**WHAT TO PRODUCE**
All of the data must be output exactly, with every picture left out.
================
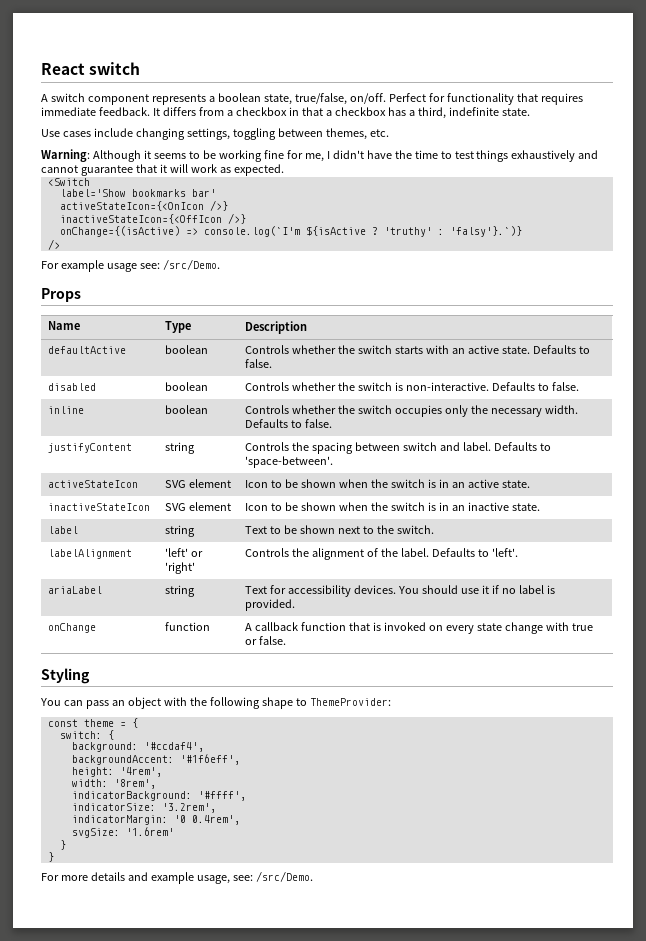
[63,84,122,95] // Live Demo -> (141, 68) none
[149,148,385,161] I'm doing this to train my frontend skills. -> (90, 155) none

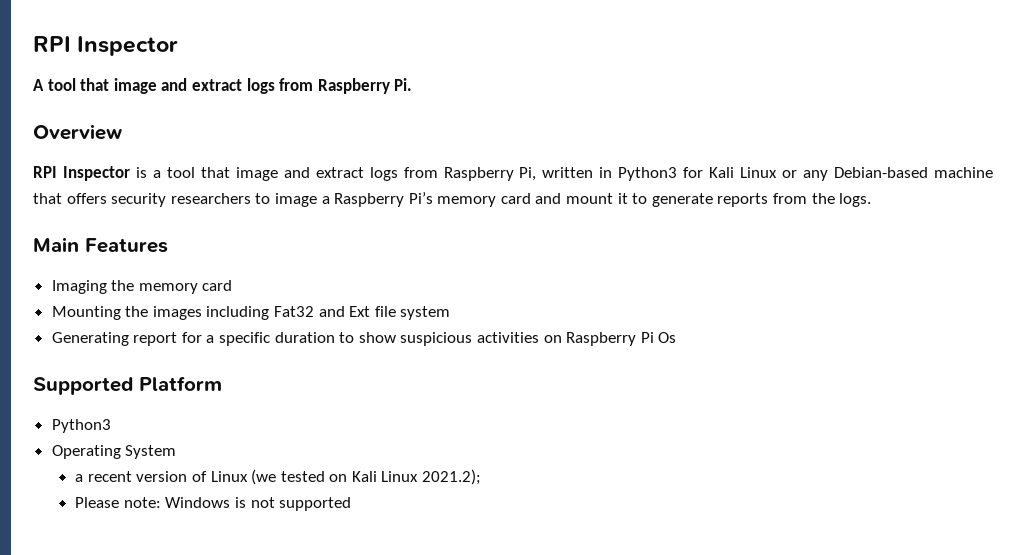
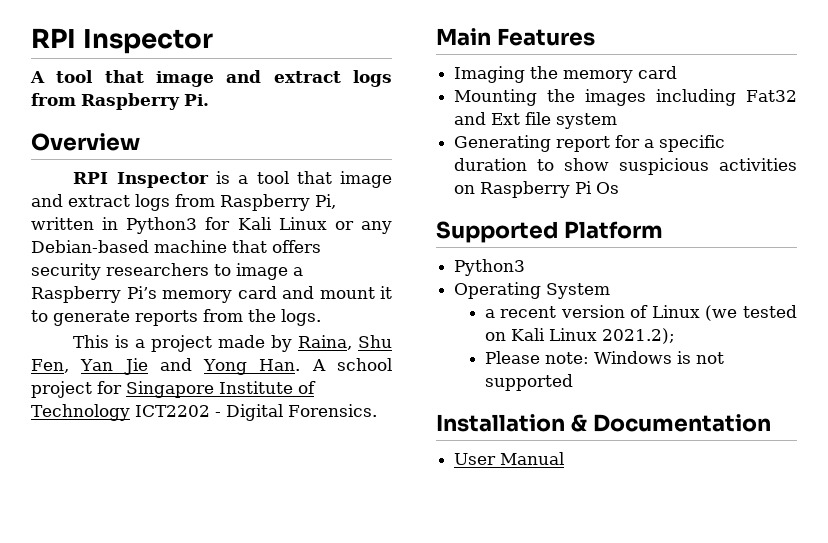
(872, 200) none -> [73,335,392,352] [31,358,393,375] [31,381,316,398] [31,404,377,421] // This is a project made by Raina, Shu Fen, Yan Jie and Yong Han. A school project for Singapore Institute of Technology ICT2202 - Digital Forensics.
(352, 504) none -> [436,414,771,432] [454,452,565,465] // Installation & Documentation // User Manual

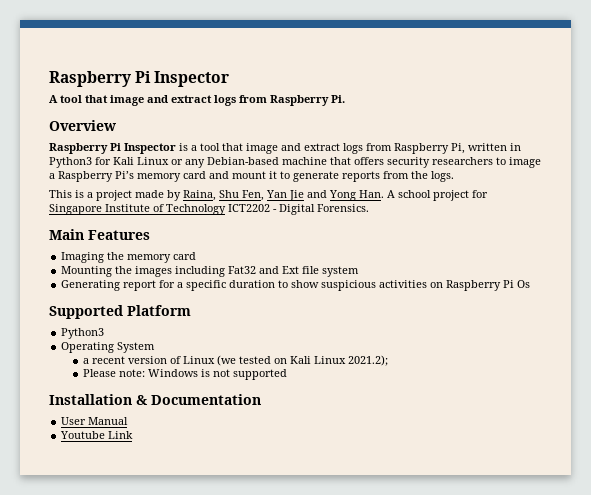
[31,28,76,48] RPI -> [49,71,152,87] Raspberry Pi
[73,172,109,184] RPI -> [49,143,121,154] Raspberry Pi
(565, 458) none -> [60,431,134,439] // Youtube Link

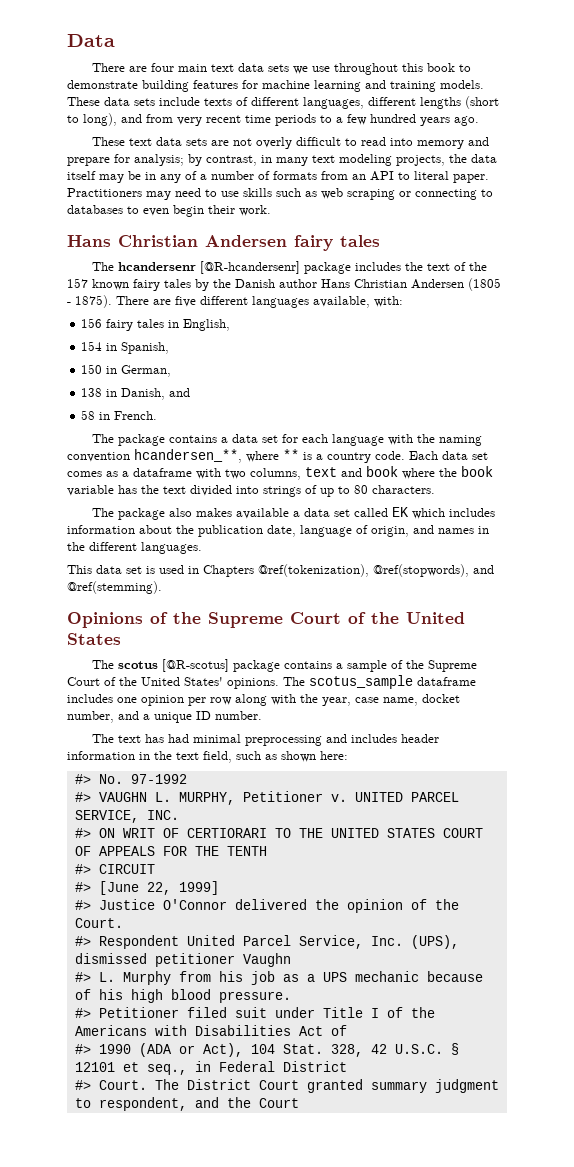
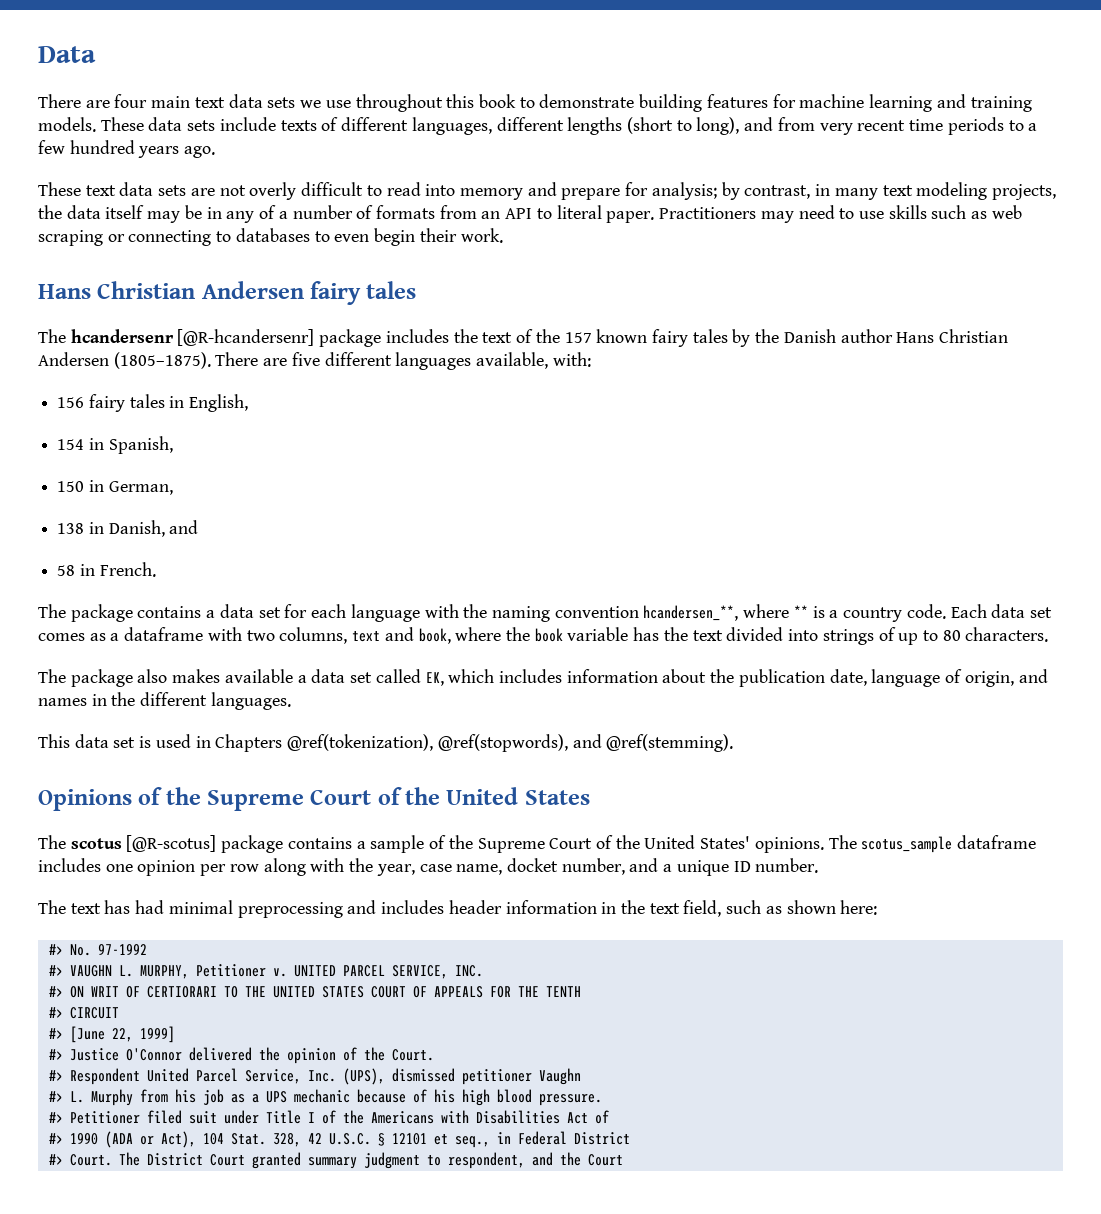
[468,278,501,291] [67,295,112,308] (1805 - 1875). -> [113,352,211,369] (1805–1875).
[366,466,398,477] book -> [418,628,451,644] book,
[391,507,409,517] EK -> [425,672,444,686] EK,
================
**ANSWER BOX**
[63,84,122,95] // Live Demo -> (141, 68) none
[149,148,385,161] I'm doing this to train my frontend skills. -> (90, 155) none

(872, 200) none -> [73,335,392,352] [31,358,393,375] [31,381,316,398] [31,404,377,421] // This is a project made by Raina, Shu Fen, Yan Jie and Yong Han. A school project for Singapore Institute of Technology ICT2202 - Digital Forensics.
(352, 504) none -> [436,414,771,432] [454,452,565,465] // Installation & Documentation // User Manual

[31,28,76,48] RPI -> [49,71,152,87] Raspberry Pi
[73,172,109,184] RPI -> [49,143,121,154] Raspberry Pi
(565, 458) none -> [60,431,134,439] // Youtube Link

[468,278,501,291] [67,295,112,308] (1805 - 1875). -> [113,352,211,369] (1805–1875).
[366,466,398,477] book -> [418,628,451,644] book,
[391,507,409,517] EK -> [425,672,444,686] EK,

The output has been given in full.